Scenario

Education e digitalizzazione: le quattro sfide secondo Liferay

L’emergenza sanitaria ha costretto docenti e studenti a restare a casa, continuando le attività didattiche da remoto, per garantire il diritto allo studio. E’ emersa la necessità di soluzioni digitali flessibili e personalizzabili, dall’elevata usabilità e capacità di integrazione con i sistemi esistenti, per contribuire a far evolvere il modello educativo. Ma quali sono le sfide principali da affrontare, per migliorare la digitalizzazione del settore Education, in vista di settembre, mese in cui le scuole riapriranno, continuando parte delle lezioni online? L’azienda di sviluppo software Liferay ne ha individuate quattro.

Innanzitutto, la gestione dei contenuti: disporre di tecnologie e portali con elevate funzionalità di gestione di contenuti e documenti sarà essenziale per il corretto sviluppo dell’attività didattica. Sia gli studenti che gli insegnanti devono avere accesso a contenuti e informazioni pertinenti. In questo contesto, un potente motore di ricerca sarà un ulteriore elemento fondamentale per un accesso rapido e agile ai dati, guadagnando produttività ed efficienza, aumentando così anche i livelli di soddisfazione e, quindi, il loro impegno.

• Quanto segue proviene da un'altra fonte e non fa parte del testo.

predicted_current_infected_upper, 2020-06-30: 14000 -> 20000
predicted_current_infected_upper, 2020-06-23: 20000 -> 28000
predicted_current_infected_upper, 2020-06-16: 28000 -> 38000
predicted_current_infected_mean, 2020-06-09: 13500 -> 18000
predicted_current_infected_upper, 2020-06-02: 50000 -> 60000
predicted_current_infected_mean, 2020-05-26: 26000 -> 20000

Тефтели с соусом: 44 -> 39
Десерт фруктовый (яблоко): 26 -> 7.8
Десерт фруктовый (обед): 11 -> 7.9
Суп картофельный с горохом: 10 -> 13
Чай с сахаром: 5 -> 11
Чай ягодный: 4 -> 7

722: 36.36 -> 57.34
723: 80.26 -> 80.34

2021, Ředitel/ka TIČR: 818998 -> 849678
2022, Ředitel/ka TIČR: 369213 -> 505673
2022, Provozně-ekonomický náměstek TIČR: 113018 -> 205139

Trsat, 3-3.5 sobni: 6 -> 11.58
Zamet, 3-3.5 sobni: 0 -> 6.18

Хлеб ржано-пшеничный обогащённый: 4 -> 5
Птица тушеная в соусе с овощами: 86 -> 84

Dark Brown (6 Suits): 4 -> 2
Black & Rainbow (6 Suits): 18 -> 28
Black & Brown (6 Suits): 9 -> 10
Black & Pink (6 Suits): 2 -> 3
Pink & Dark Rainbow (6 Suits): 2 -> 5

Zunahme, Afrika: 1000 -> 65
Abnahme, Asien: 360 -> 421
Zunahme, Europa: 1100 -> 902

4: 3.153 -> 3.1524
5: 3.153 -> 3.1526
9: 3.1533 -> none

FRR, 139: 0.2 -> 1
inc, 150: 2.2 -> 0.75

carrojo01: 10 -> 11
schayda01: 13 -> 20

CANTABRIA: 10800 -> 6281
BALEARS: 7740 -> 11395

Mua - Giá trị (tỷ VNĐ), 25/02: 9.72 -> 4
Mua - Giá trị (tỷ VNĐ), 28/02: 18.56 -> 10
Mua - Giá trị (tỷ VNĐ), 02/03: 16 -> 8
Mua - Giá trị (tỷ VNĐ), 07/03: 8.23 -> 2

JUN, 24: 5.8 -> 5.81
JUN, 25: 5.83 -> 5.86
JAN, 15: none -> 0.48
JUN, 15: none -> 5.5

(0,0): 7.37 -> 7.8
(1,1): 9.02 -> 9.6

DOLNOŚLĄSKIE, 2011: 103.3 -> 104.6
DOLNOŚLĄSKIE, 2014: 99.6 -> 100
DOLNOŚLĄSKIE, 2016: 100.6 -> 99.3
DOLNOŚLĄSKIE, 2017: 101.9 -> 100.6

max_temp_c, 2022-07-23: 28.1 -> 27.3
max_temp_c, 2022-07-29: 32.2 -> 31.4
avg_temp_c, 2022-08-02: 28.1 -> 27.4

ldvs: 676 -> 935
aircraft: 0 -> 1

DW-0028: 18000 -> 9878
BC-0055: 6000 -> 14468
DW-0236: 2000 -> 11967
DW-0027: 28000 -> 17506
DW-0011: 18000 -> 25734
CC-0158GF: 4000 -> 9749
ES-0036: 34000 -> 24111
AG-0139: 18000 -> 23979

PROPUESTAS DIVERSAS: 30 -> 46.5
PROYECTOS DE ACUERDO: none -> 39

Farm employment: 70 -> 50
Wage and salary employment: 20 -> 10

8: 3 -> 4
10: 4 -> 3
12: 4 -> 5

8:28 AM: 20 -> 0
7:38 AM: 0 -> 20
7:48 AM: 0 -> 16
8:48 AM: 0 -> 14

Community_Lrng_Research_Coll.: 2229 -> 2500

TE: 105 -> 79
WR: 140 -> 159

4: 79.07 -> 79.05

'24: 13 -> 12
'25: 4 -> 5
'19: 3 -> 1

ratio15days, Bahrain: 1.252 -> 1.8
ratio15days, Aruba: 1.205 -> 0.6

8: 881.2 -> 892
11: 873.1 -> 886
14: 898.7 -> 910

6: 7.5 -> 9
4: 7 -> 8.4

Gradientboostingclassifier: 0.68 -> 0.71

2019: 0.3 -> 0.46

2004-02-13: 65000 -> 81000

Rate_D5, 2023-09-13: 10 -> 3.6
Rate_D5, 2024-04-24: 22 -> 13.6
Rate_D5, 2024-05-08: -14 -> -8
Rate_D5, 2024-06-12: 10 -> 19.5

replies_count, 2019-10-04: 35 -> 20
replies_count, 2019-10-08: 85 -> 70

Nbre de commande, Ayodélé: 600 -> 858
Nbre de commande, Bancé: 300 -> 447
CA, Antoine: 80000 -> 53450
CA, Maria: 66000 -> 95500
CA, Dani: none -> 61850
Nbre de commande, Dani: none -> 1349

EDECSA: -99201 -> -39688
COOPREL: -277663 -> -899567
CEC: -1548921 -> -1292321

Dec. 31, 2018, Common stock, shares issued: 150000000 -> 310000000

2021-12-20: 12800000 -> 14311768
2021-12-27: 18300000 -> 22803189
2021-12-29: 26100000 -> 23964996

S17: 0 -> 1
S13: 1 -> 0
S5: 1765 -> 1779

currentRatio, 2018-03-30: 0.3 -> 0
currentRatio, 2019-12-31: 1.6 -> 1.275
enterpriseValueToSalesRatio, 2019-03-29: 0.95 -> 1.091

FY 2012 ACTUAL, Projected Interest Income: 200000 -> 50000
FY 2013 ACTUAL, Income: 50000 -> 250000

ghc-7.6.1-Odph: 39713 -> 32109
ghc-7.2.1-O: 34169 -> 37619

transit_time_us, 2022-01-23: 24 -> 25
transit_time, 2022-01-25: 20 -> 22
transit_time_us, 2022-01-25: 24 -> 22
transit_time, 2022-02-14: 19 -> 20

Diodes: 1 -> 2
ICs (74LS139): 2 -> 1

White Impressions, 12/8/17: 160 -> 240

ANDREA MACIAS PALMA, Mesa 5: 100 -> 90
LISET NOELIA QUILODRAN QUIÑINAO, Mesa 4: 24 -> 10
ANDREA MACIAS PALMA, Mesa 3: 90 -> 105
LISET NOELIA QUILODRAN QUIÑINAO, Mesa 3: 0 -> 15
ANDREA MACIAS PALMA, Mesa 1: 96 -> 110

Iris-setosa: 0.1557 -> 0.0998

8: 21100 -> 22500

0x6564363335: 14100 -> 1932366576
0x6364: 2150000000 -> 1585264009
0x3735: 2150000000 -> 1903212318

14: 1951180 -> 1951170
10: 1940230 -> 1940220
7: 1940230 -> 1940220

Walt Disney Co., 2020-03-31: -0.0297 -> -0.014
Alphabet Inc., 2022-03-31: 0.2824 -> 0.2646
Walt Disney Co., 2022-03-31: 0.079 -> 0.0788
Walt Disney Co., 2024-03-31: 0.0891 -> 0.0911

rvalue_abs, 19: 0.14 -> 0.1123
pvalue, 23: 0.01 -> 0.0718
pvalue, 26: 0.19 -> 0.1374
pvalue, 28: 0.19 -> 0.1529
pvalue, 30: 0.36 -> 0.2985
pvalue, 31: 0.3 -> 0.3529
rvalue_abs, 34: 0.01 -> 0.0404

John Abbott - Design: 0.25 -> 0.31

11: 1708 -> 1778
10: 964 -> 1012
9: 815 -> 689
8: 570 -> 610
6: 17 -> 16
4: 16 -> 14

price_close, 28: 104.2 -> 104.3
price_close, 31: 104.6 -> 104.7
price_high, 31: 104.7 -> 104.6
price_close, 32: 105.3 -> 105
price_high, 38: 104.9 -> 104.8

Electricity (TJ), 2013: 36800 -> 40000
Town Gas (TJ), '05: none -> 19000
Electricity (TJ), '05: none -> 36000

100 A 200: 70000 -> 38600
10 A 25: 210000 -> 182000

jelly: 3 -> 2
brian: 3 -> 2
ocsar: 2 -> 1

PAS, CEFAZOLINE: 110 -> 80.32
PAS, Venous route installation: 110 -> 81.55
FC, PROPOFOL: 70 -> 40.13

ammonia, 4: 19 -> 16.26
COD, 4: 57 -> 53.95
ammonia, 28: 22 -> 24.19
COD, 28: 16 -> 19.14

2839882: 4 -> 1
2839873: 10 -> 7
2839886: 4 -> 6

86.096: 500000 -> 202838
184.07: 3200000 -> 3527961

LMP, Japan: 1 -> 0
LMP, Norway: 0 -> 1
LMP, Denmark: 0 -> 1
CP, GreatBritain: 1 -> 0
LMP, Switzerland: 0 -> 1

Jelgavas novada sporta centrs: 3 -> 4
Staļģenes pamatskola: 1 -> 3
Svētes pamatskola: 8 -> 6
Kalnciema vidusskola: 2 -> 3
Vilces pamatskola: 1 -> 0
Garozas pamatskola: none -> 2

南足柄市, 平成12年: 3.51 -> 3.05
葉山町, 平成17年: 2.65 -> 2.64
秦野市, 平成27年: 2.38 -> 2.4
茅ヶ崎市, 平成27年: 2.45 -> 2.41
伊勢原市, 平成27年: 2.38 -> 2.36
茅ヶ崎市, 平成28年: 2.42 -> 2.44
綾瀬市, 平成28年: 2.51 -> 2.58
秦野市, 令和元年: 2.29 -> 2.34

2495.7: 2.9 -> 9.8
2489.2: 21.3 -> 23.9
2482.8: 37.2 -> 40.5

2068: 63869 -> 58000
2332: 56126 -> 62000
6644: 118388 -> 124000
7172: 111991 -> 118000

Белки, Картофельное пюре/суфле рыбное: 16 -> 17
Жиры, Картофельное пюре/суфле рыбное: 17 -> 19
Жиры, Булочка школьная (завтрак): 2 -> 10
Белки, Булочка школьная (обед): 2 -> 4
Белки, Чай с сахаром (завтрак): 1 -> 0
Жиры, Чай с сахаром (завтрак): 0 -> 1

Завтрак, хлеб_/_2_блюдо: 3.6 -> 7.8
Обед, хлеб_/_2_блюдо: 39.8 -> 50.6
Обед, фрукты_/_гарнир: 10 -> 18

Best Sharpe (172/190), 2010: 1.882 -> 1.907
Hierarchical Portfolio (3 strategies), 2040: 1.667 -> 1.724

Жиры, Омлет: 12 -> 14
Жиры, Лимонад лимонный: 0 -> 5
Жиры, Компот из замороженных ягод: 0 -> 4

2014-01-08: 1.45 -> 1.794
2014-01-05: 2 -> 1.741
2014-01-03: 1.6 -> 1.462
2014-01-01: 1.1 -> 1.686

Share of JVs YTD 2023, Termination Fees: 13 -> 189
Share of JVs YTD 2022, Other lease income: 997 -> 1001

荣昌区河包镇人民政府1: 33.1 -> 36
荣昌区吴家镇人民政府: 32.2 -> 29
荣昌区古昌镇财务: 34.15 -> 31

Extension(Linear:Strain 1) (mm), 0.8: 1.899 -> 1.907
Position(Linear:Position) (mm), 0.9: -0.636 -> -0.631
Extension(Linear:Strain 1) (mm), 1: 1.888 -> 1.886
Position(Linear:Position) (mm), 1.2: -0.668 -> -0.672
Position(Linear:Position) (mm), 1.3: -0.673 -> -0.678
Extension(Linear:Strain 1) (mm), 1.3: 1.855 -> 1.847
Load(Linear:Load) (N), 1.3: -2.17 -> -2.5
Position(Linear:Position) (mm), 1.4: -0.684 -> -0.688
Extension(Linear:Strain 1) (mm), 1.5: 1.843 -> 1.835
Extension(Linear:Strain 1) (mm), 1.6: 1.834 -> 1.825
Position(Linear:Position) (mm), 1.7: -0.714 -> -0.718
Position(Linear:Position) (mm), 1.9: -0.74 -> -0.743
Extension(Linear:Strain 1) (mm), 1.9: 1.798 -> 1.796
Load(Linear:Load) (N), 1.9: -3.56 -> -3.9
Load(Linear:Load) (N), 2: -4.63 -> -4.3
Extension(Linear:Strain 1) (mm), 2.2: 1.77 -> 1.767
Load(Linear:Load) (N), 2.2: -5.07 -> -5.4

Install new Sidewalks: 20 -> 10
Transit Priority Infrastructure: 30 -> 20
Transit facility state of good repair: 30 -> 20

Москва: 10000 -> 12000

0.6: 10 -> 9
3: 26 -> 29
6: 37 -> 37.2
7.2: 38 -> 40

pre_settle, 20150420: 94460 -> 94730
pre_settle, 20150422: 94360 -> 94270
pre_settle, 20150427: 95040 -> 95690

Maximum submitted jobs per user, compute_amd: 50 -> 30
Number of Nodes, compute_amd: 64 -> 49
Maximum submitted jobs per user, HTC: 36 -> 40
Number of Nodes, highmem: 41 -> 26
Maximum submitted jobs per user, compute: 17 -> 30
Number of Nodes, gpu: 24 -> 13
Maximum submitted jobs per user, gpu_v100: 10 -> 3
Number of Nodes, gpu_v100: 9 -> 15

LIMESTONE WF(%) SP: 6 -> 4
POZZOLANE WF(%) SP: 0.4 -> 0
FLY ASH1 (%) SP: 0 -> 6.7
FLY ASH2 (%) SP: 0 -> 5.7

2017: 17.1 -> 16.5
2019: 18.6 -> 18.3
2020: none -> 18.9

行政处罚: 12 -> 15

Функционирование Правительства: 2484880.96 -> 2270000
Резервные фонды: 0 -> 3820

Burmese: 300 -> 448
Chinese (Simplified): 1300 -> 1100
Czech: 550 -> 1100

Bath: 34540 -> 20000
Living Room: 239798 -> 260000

Poi la capacità di collaborazione: la comunicazione multidirezionale è fondamentale nell’insegnamento. Garantire la relazione e il trasferimento di conoscenze tra tutti i gruppi coinvolti nell’ambiente educativo è oggi più importante che mai. Le tecnologie che permettono la creazione di basi di conoscenza e facilitano la produzione e lo scambio saranno uno dei pilastri fondamentali da considerare per l’evoluzione di una piattaforma digitale educativa.

Per terzo, la personalizzazione dell’esperienza e omnicanalità: è altrettanto prioritario fornire un’esperienza digitale eccellente per studenti e insegnanti. Senza il valore aggiunto garantito dalle opzioni di personalizzazione, questo non sarà possibile. Lavorare con tecnologie che offrano funzionalità di personalizzazione, segmentazione e gestione degli accessi basate su profili, ruoli e gruppi di utenti sarà essenziale per una user experience in linea con le esigenze e le aspettative di ognuno.

Il quarto punto riguarda l’integrazione degli ecosistemi: tutti gli strumenti citati funzioneranno solo se saranno integrati con i sistemi di gestione di istruzione e apprendimento esistenti, presentando tutte le informazioni a un unico livello. Questo permetterà anche di gestire i dati degli studenti in modo unificato, eliminando i silos interni per fornire la massima efficacia.

Andrea Diazzi, Business Development Manager di Liferay Italia
Facce Aziendali

L’interoperabilità sarà una delle chiavi per un’esperienza unificata e trasparente, per l’educatore e lo studente, sfruttando al meglio le risorse e gli investimenti precedentemente effettuati. Inoltre, offrirà maggiore libertà, flessibilità e agilità ai team interni, nell’esecuzione dei progetti richiesti in qualsiasi momento.

«Una delle principali preoccupazioni degli insegnanti è che nessuno studente si senta trascurato e resti indietro nei programmi» ha affermato Andrea Diazzi, Business Development Manager di Liferay Italia. «Le tecnologie digitali avranno un ruolo inestimabile, poiché solo con un coinvolgimento più personalizzato e approfondito sarà possibile offrire il supporto extra di cui ogni studente ha bisogno».

«Avere piattaforme digitali educative che soddisfino le aspettative dei diversi gruppi coinvolti – studenti, insegnanti, personale amministrativo e genitori – farà davvero la differenza nella definizione del percorso digitale del settore, priorità oggi ancora più stringente, data la situazione che stiamo vivendo» ha concluso Andrea Diazzi.